__Travail à réaliser__
1 – Répondez à ces questions à partir de l'extrait sur le jugement du Tribunal administratif de Paris.
(a) À quelle date le Tribunal administratif de Paris a-t-il condamné l'État ?
(b) Selon le rapport de diagnostic psycho-social, combien de fois au plus une même note de deux pages a-t-elle été corrigée à la demande du chef de service ?
(c) À quelle date Alain Mouzon est-il décédé ?
2 – Recopiez sans modification le passage de l'extrait qui va de « Les conditions de travail mortifères » jusqu'à « l’effectif du service. » inclus.

__Extrait du document__
# # # # # # #

Le Tribunal reconnaît la responsabilité de l’État dans la mort d’un fonctionnaire de l’État soumis à un management « disqualifiant et toxique »

Une tragédie ajoute à la jurisprudence relative au harcèlement moral une décision de justice qui précise la définition de cette situation.

Le Tribunal administratif de Paris a condamné l’État, le 17 mars 2016, à dédommager la mère d’Alain Mouzon du préjudice résultant du décès de son fils, fonctionnaire en poste à l’Autorité de la concurrence.

Le jugement précise :
« il résulte de l’instruction que M. Mouzon a été exposé à un harcèlement moral qui a entraîné un épuisement professionnel et le développement de troubles anxieux sévères qui ont conduit à son décès » […]
« M. Mouzon a fait l’objet d’agissements constitutifs d’une situation de harcèlement moral sans pouvoir bénéficier dans les délais requis de la protection à laquelle il pouvait prétendre » […]
« L’ensemble des circonstances […] ont provoqué pour M. Mouzon des troubles sévères dans les conditions d’existence ; l’intéressé a également subi un préjudice moral du fait de cette situation. »
« […] l’administration n’a pas, dans les délais requis par la gravité de la situation et la persistance de risques psycho-sociaux, procédé aux actions nécessaires pour faire cesser au plus tôt la situation de harcèlement moral dont était victime M. Mouzon et protéger la santé de cet agent. »

Les conditions de travail mortifères sont ainsi décrites :
[…] suite à l’arrivée d’un nouveau chef du service juridique, les conditions de travail au sein de ce service se sont fortement dégradées ; outre M. Mouzon, deux autres agents ont été placés en congé de maladie pour épuisement professionnel en décembre 2012 et janvier 2013, soit un quart de l’effectif du service.
[…] un rapport de diagnostic psycho-social fait état notamment d’un allongement incessant des horaires de travail, d’une augmentation considérable des corrections demandées par le chef de service, jusqu’à 17 fois pour une même note de deux pages, d’un manque de soutien et d’écoute à l’égard des agents, […] l’ensemble constituant un « management disqualifiant et toxique ».

Jusqu’au bout le mépris des responsables aura été total.

Selon la justice administrative, le calvaire d’Alain Mouzon aura duré plus d’un an, entre la première alerte en 2012 et son décès le 27 mars 2014, survenu après que son chef ait été écarté de son poste.

Le ministre et l’Autorité de la concurrence se sont bornés à « contester la qualification de harcèlement moral, sans apporter d’éléments de fait significatifs de nature à la remettre cause ».

Le supérieur d’Alain Mouzon poursuit sa carrière sous d’autres cieux, aucune remise en cause fondamentale du mode de gouvernance ne semble envisagée à l’Autorité de la concurrence, dont le président se serait porté candidat à une des plus hautes fonctions de l’État.

Textes de loi, référentiel de risques et DUERP-PAP ne servent pas à grand-chose quand ils sont considérés comme torchons de papier. La défense des agents de l’État exposés aux risques psycho-sociaux nécessite plus que jamais une mobilisation des forces vives conjuguées des agents, des syndicats et des acteurs de la prévention.

# # # # # # #

__Données d'étude__
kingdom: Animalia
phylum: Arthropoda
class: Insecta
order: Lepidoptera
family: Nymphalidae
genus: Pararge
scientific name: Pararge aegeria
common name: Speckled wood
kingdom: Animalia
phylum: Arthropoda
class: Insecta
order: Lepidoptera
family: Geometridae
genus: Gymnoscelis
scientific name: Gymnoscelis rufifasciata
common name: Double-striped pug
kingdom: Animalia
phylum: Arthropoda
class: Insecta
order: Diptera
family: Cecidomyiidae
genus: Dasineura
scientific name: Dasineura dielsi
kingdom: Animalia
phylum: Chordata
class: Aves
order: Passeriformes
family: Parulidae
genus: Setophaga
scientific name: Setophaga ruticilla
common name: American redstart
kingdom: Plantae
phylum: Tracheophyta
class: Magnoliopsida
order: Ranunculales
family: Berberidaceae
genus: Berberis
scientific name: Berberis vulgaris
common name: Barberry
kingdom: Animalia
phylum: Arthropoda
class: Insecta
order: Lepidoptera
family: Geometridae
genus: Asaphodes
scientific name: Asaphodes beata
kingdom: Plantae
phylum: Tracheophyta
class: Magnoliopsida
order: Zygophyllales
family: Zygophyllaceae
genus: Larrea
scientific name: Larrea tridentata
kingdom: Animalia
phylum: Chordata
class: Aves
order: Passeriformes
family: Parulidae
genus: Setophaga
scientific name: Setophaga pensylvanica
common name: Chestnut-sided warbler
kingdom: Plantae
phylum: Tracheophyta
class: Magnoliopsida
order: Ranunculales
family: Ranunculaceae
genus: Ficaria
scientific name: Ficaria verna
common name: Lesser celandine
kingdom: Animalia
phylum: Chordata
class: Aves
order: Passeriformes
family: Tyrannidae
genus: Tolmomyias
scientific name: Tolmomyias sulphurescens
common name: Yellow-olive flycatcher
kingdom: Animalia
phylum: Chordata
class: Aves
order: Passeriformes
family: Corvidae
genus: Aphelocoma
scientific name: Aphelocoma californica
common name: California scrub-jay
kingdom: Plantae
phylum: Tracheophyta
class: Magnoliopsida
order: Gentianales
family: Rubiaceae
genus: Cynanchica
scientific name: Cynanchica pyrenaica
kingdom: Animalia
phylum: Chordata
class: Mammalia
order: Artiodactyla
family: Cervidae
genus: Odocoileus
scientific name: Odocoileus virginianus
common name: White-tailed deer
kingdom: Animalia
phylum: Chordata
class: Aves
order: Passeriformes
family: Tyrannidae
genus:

# # # # # # #

__Réponses__
1 –
(a) Le 17 mars 2016.
(b) Jusqu'à 17 fois.
(c) Le 27 mars 2014.

2 –
Les conditions de travail mortifères sont ainsi décrites :
[…] suite à l’arrivée d’un nouveau chef du service juridique, les conditions de travail au sein de ce service se sont fortement dégradées ; outre M. Mouzon, deux autres agents ont été placés en congé de maladie pour épuisement professionnel en décembre 2012 et janvier 2013, soit un quart de l’effectif du service.